Reinhausen. . Hildegard von Bingen stand am Anfang des Konzertes, aber auch am Ende. Die Posaunisten verteilten sich im Raum und improvisierten über den Hymnus „O Ecclesia“ von Hildegard von Bingen (1098 bis 1179) – „vertonte Gebete“, wie Bylund erklärte. Sehr kenntnisreich und sympathisch gab er zwischen den Werken Erläuterungen über die Herkunft der Stücke – und natürlich auch über seine Klasse.

Mit zwölf Posaunisten war Bylund angereist, „aus ganz Europa und Australien stammen sie“, sagte der Lehrer. In wechselnder Besetzung präsentierte der „Trombone Cirkus“, wie Bylunds Klasse auch genannt wird, Musik aus dem Mittelalter über Renaissance und Barock bis hin zu Chopin und Gordon Jacob, der im 20. Jahrhundert komponierte. Dazwischen eingestreut: schwedischen Volkslieder. Viele der Werke des Abends wurden erst im Nachhinein  für reines Posaunen-Ensembles neu arrangiert. Möglich ist dies, weil die Posaunisten alle Stimmlagen von Alt bis Bass abdeckten.

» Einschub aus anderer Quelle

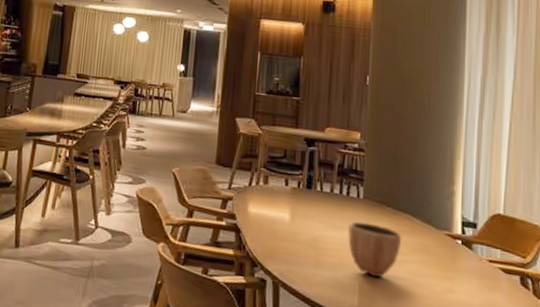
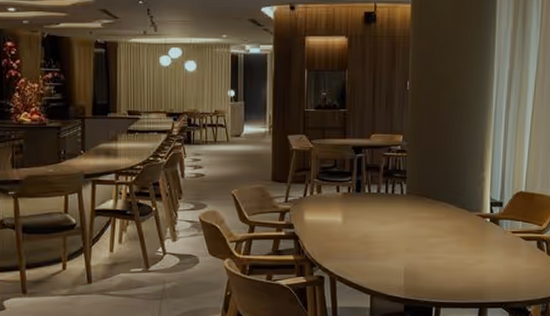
decorative bowl: present [348,221,402,278] -> none [394,215,440,260]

Ein wenig ungleichgewichtig sei der Abend aufgebaut, sagte Bylund schmunzelnd. Denn fast alle langsamen Stücke seien in der ersten Hälfte des Abends versammelt. Für die zweite Hälfte versprach er mehr musikalische Dynamik. Die kam dann auch, besonders beeindrucken bei sechs Sätzen einer Tanzmusik aus Antwerpen. Er nenne sie der Einfachheit halber Dancerei, sagte Bylund. Hier bevölkerte das ganze Dutzend Posaunisten den Kirchenraum und bereitete mit mächtigen Basssätzen großes Hörvergnügen.

Sehr britisch, sehr flott, sehr dynamisch präsentierten die Instrumentalisten das Trombone Octet, das bisweilen an britische Filmmusik erinnert.

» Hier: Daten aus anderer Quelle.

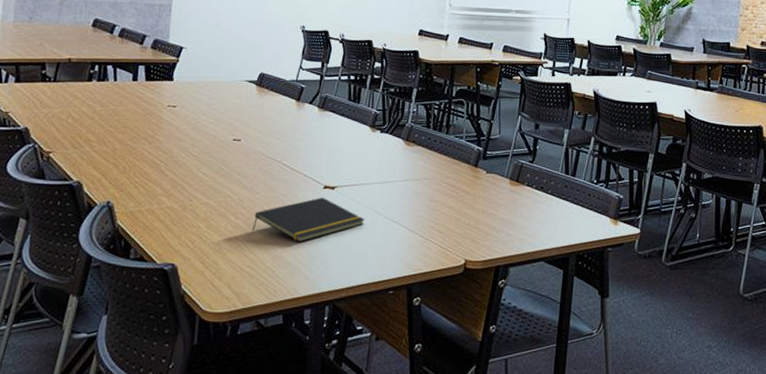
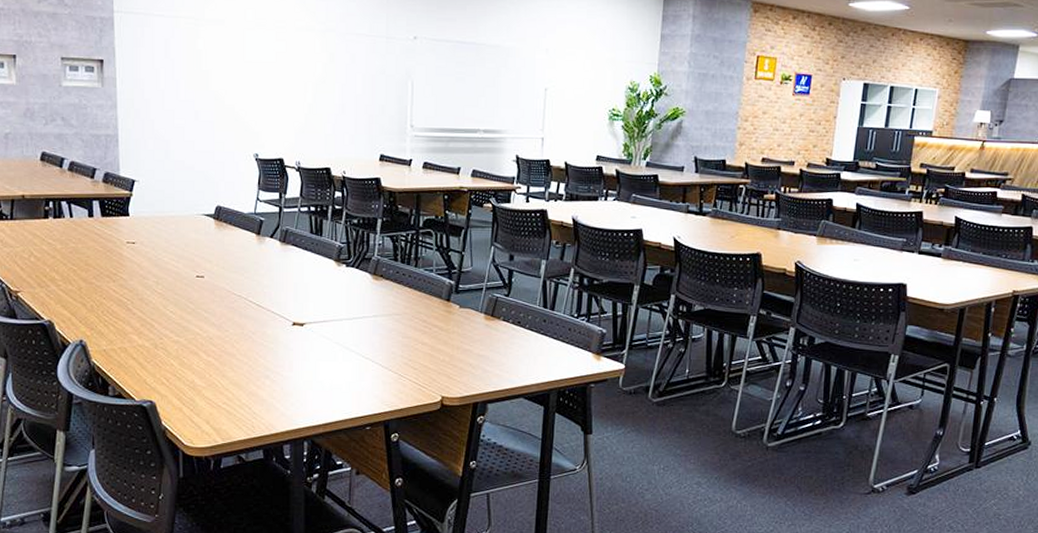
notepad: present [252,197,365,243] -> none [224,334,336,380]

Zweimal sei seine Klasse bereits zur besten Posaunenklasse der Welt gewählt worden, erzählte Bylund – allerdings nicht in dieser Besetzung. Studenten kommen und gehen. „Sollten sie finden, dass die Musiker gut gespielt haben, so hat das nicht mit mir zu tun“, so Bylund gegen Ende des beeindruckenden Abends. Denn neun der zwölf Posaunisten sind gerade erst dazu gekommen. Wo bitte soll das denn noch hinführen? Das Publikum applaudierte schließlich begeistert im Stehen.